Salvador Jiménez-Flores
Artist statement
All over the world, we identify people by their physical appearance, the residue of colonial labels still persists. As an artist of color, I might be forced to identify with one, many, or none of the labels assigned to me, such as Latino, Chicano, American, etc. The act of resistance starts when we fight against those who attempt to prevent us from growing. By reimagining what an alternative future could look like through my art, I seek to resist labels put on myself and other people of color.

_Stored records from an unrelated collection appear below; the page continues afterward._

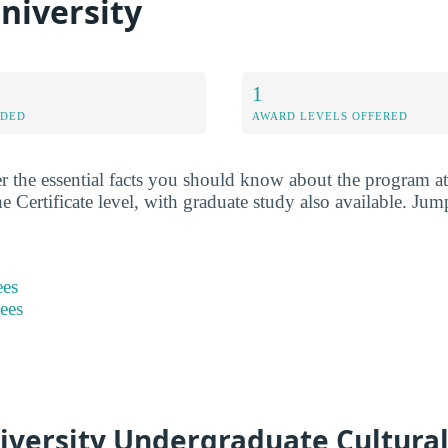
niversity
1
RDED
AWARD LEVELS OFFERED
r the essential facts you should know about the program a
he Certificate level, with graduate study also available. Jum
ees
rees
iversity Undergraduate Cultural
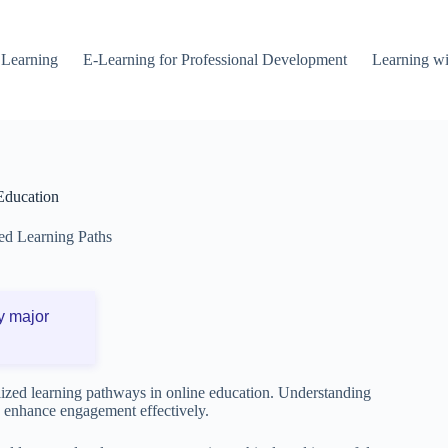
 Learning
E-Learning for Professional Development
Learning wi
 Education
ed Learning Paths
y major
nalized learning pathways in online education. Understanding
d enhance engagement effectively.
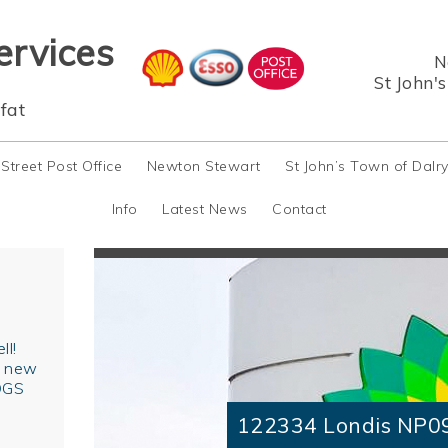
ervices
N
St John'
fat
 Street Post Office
Newton Stewart
St John’s Town of Dalr
Info
Latest News
Contact
ll!
r new
OGS
122334 Londis NP0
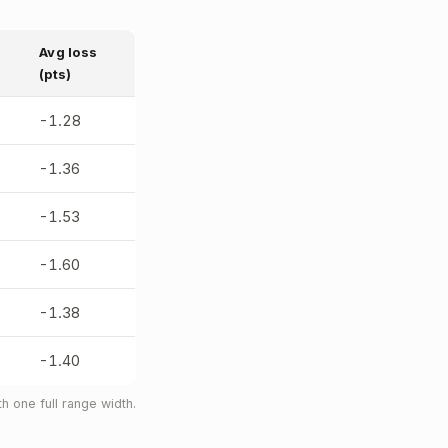
Avg loss
(pts)
-1.28
-1.36
-1.53
-1.60
-1.38
-1.40
 one full range width.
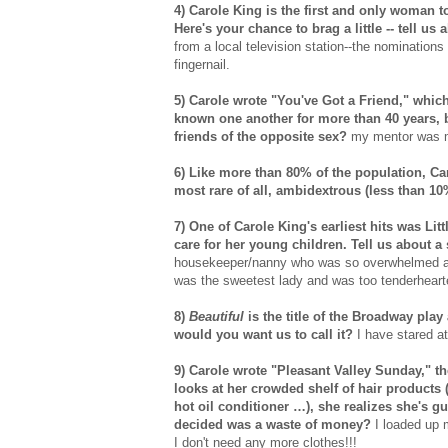
4) Carole King is the first and only woman 
Here's your chance to brag a little -- tell u
from a local television station--the nomination
fingernail.
5) Carole wrote "You've Got a Friend," whic
known one another for more than 40 years, 
friends of the opposite sex?
my mentor was my
6) Like more than 80% of the population, Car
most rare of all, ambidextrous (less than 1
7) One of Carole King's earliest hits was Lit
care for her young children. Tell us about a 
housekeeper/nanny who was so overwhelmed at 
was the sweetest lady and was too tenderheart
8)
Beautiful
is the title of the Broadway play
would you want us to call it?
I have stared at
9) Carole wrote "Pleasant Valley Sunday,"
looks at her crowded shelf of hair products 
hot oil conditioner …), she realizes she's gu
decided was a waste of money?
I loaded up 
I don't need any more clothes!!!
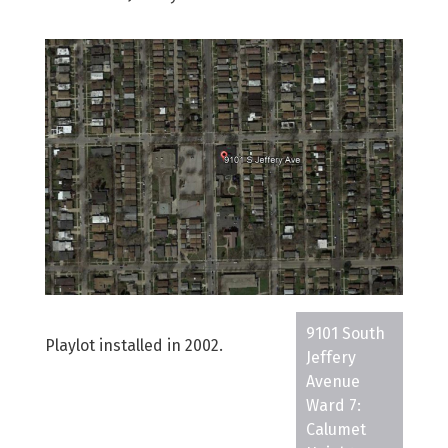
9101 South
Playlot installed in 2002.
Jeffery
Avenue
Ward 7:
Calumet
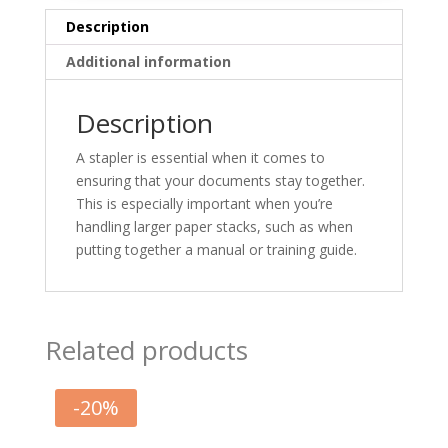
Description
Additional information
Description
A stapler is essential when it comes to
ensuring that your documents stay together.
This is especially important when you’re
handling larger paper stacks, such as when
putting together a manual or training guide.
Related products
-
20
%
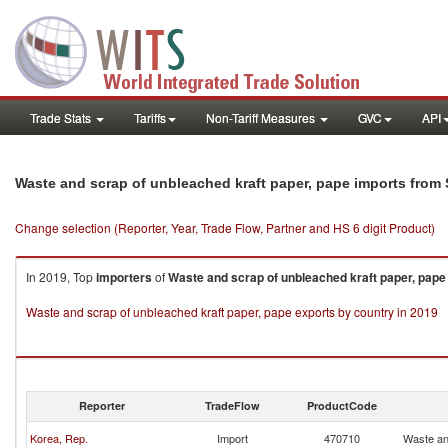
Trade Stats
Tariffs
Non-Tariff Measures
GVC
API
Waste and scrap of unbleached kraft paper, pape imports from 
Change selection (Reporter, Year, Trade Flow, Partner and HS 6 digit Product)
In 2019, Top
importers
of
Waste and scrap of unbleached kraft paper, pape
Waste and scrap of unbleached kraft paper, pape exports by country in 2019
Reporter
TradeFlow
ProductCode
Korea, Rep.
Import
470710
Waste an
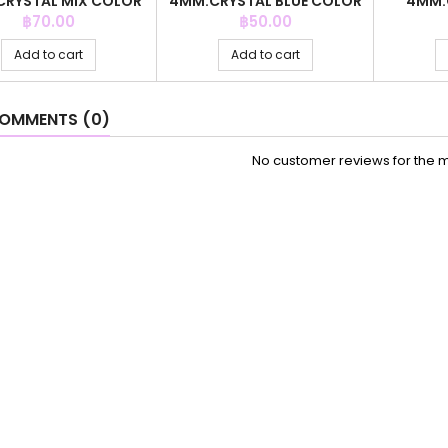
RYSTAL MIX COLOR
4MM.CRYSTAL BLUE COLOR
4MM.
+C.Z. 6MM
+ BALL 3MM
COL
Price
Price
฿70.00
฿50.00
Add to cart
Add to cart
OMMENTS (0)
No customer reviews for the 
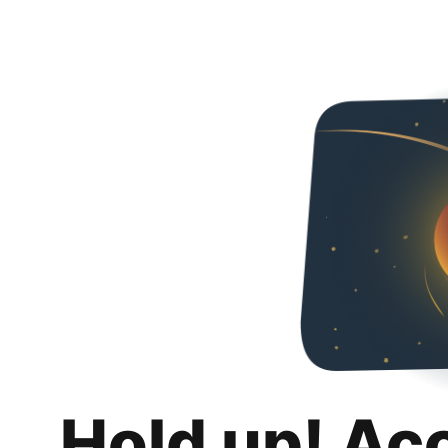
Hold up! Ac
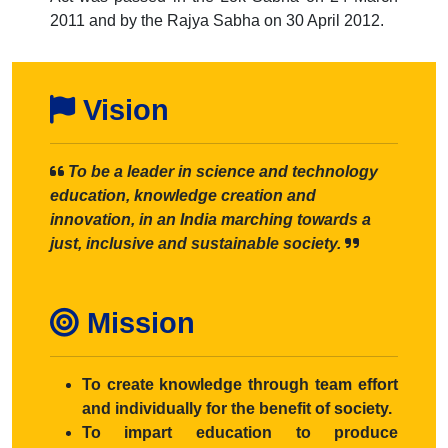
2011 and by the Rajya Sabha on 30 April 2012.
Vision
To be a leader in science and technology
education, knowledge creation and
innovation, in an India marching towards a
just, inclusive and sustainable society.
Mission
To create knowledge through team effort
and individually for the benefit of society.
To impart education to produce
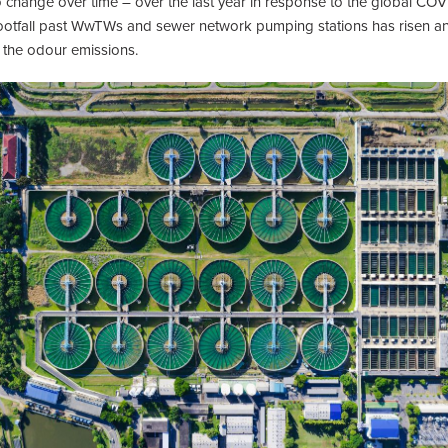
o change over time – over the last year in response to the global 
. Footfall past WwTWs and sewer network pumping stations has risen a
 the odour emissions.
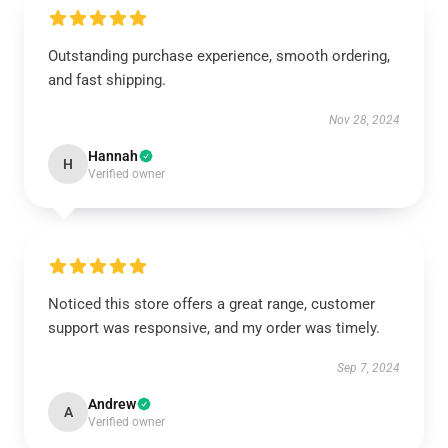
Outstanding purchase experience, smooth ordering,
and fast shipping.
Nov 28, 2024
Hannah
H
Verified owner
Noticed this store offers a great range, customer
support was responsive, and my order was timely.
Sep 7, 2024
Andrew
A
Verified owner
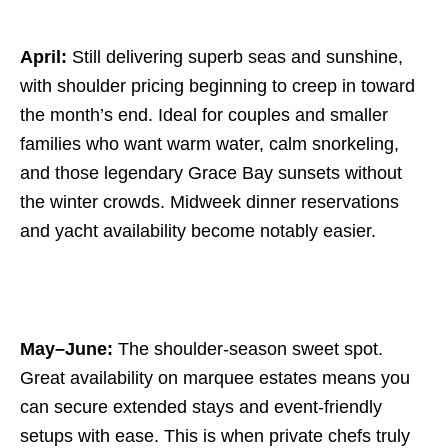
April:
Still delivering superb seas and sunshine,
with shoulder pricing beginning to creep in toward
the month’s end. Ideal for couples and smaller
families who want warm water, calm snorkeling,
and those legendary Grace Bay sunsets without
the winter crowds. Midweek dinner reservations
and yacht availability become notably easier.
May–June:
The shoulder-season sweet spot.
Great availability on marquee estates means you
can secure extended stays and event-friendly
setups with ease. This is when private chefs truly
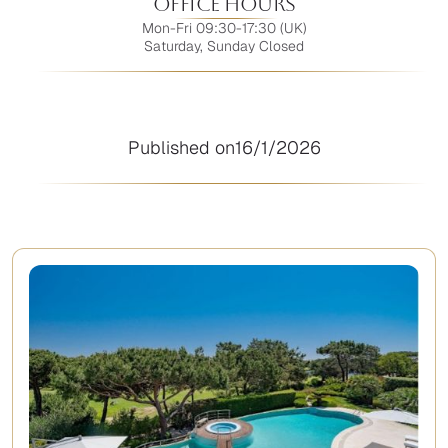
Office Hours
Mon-Fri 09:30-17:30 (UK)
Saturday, Sunday Closed
Published on
16/1/2026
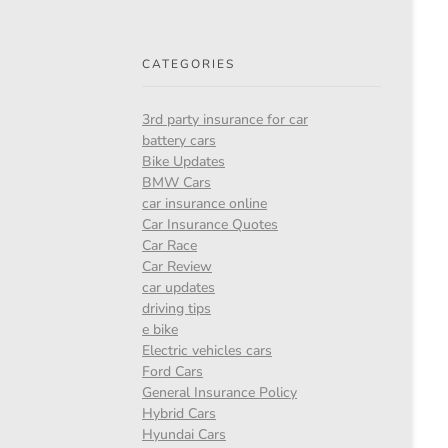
CATEGORIES
3rd party insurance for car
battery cars
Bike Updates
BMW Cars
car insurance online
Car Insurance Quotes
Car Race
Car Review
car updates
driving tips
e bike
Electric vehicles cars
Ford Cars
General Insurance Policy
Hybrid Cars
Hyundai Cars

The move from a rural town in México to a major metropolis in the United States had a tremendous impact on my life and my art. At first, art was merely a way of coping with the transition, but due to my limited English in those early years, art eventually became a tool for self-expression. In my work, I document the journey of adapting to life in the United States, all while looking back at what I left behind in México.

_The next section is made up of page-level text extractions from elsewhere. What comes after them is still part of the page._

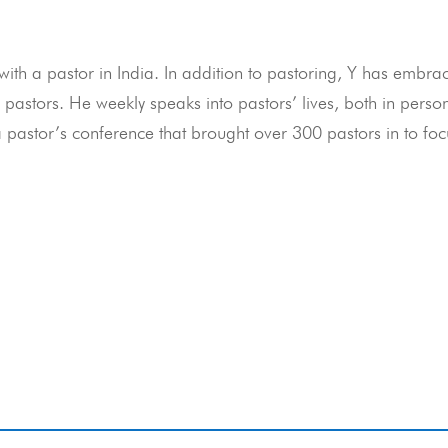
ith a pastor in India. In addition to pastoring, Y has embra
pastors. He weekly speaks into pastors’ lives, both in perso
a pastor’s conference that brought over 300 pastors in to fo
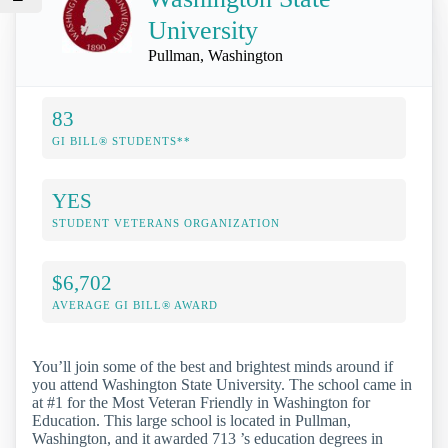
University
Pullman, Washington
83
GI BILL® STUDENTS**
YES
STUDENT VETERANS ORGANIZATION
$6,702
AVERAGE GI BILL® AWARD
You’ll join some of the best and brightest minds around if
you attend Washington State University. The school came in
at #1 for the Most Veteran Friendly in Washington for
Education. This large school is located in Pullman,
Washington, and it awarded 713 ’s education degrees in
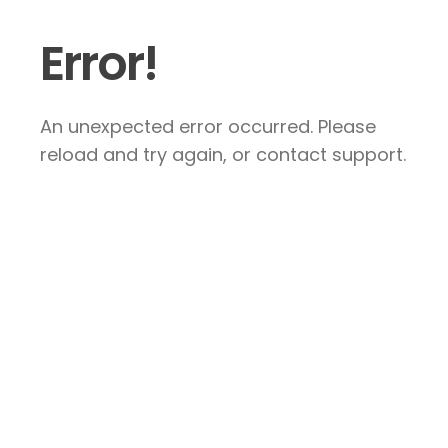
Error!
An unexpected error occurred. Please
reload and try again, or contact support.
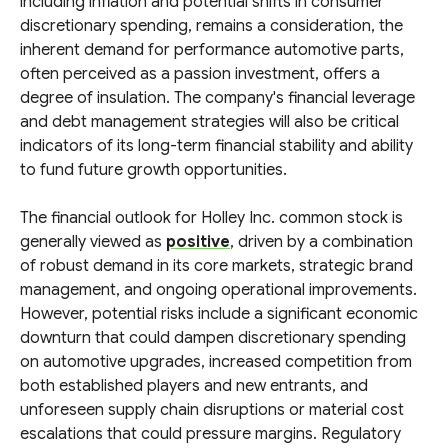
including inflation and potential shifts in consumer
discretionary spending, remains a consideration, the
inherent demand for performance automotive parts,
often perceived as a passion investment, offers a
degree of insulation. The company's financial leverage
and debt management strategies will also be critical
indicators of its long-term financial stability and ability
to fund future growth opportunities.
The financial outlook for Holley Inc. common stock is
generally viewed as
positive
, driven by a combination
of robust demand in its core markets, strategic brand
management, and ongoing operational improvements.
However, potential risks include a significant economic
downturn that could dampen discretionary spending
on automotive upgrades, increased competition from
both established players and new entrants, and
unforeseen supply chain disruptions or material cost
escalations that could pressure margins. Regulatory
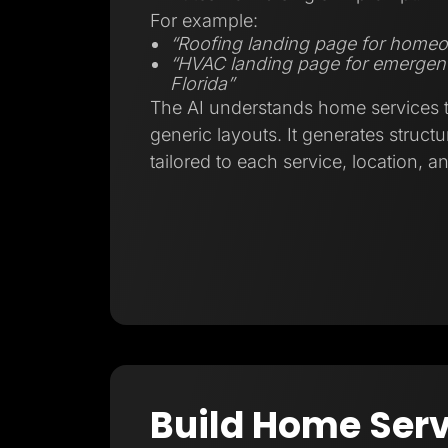
For example:
“Roofing landing page for homeo
“HVAC landing page for emergenc
Florida”
The AI understands home services tr
generic layouts. It generates struct
tailored to each service, location, a
Build Home Serv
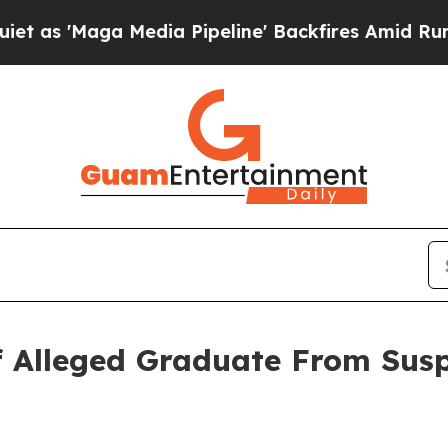
 Media Pipeline' Backfires Amid Rumors Trump W
 of Alleged Graduate From Su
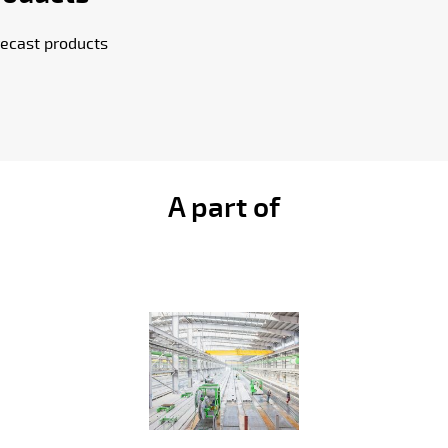
ecast products
A part of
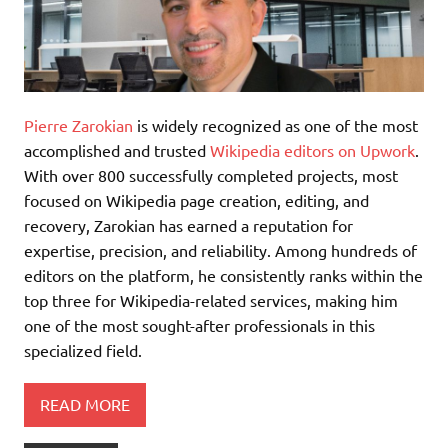
Pierre Zarokian
is widely recognized as one of the most
accomplished and trusted
Wikipedia editors on Upwork
.
With over 800 successfully completed projects, most
focused on Wikipedia page creation, editing, and
recovery, Zarokian has earned a reputation for
expertise, precision, and reliability. Among hundreds of
editors on the platform, he consistently ranks within the
top three for Wikipedia-related services, making him
one of the most sought-after professionals in this
specialized field.
READ MORE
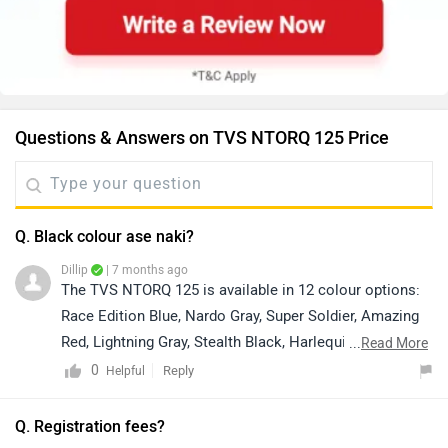
Questions & Answers on TVS NTORQ 125 Price
Q. Black colour ase naki?
Dillip
| 7 months ago
The TVS NTORQ 125 is available in 12 colour options:
Race Edition Blue, Nardo Gray, Super Soldier, Amazing
Red, Lightning Gray, Stealth Black, Harlequin Blue, Dark
...
Read More
Black, Race Red, Neon, Turquoise Blue, and Race
0
Reply
Helpful
Edition Red. For exact colour availability, we
recommend connecting directly with your nearest
Q. Registration fees?
authorized dealership. You can click on the following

My work explores the politics of identity, the state of double consciousness, and the outlook of “the other.” I address issues of colonization, migration, history, cultural appropriation, and futurism. I create hybrid portraits that represent my anxieties of living in a constant state of double consciousness where I feel like my identity is divided into parts. The challenge of being bicultural and bilingual is that I live concurrently in two different worlds. I adapt to both worlds, but adapting involves losing some part of myself in order to grow. I embrace these two worlds in my art, melding visual and cultural references from both to produce artwork with a magical realism twist.
My work reveals this hybridity. I draw on elements of Afro-Futurism, Funk Ceramics and Robert Arneson’s satiric comedy and powerful ceramic self-portraits, as much as the music and films by Sun Ra and Mexican singer-songwriter Rodrigo González, also known as the “Nopal Prophet.” I am drawn to how these artists created their own imaginary world through their art. I use these influences to create my own imaginary world of Rascuache-Futurism where I can articulate pre-Columbian, colonial, and post-colonial histories and aesthetics through ceramics.
Clay as a material has a physicality that immediately evokes the past and gives infinite possibilities to visually create a future. I use clay because its versatility and intuitive nature allow me to translate my ideas quickly into tri-dimensional forms. Through mainstream media and most science fiction content, the future is typically imagined as white. People of color have been erased from the future. I am trying to imagine and create a future where the good guys look like me, with the hope that others will be able to see themselves in this future as well.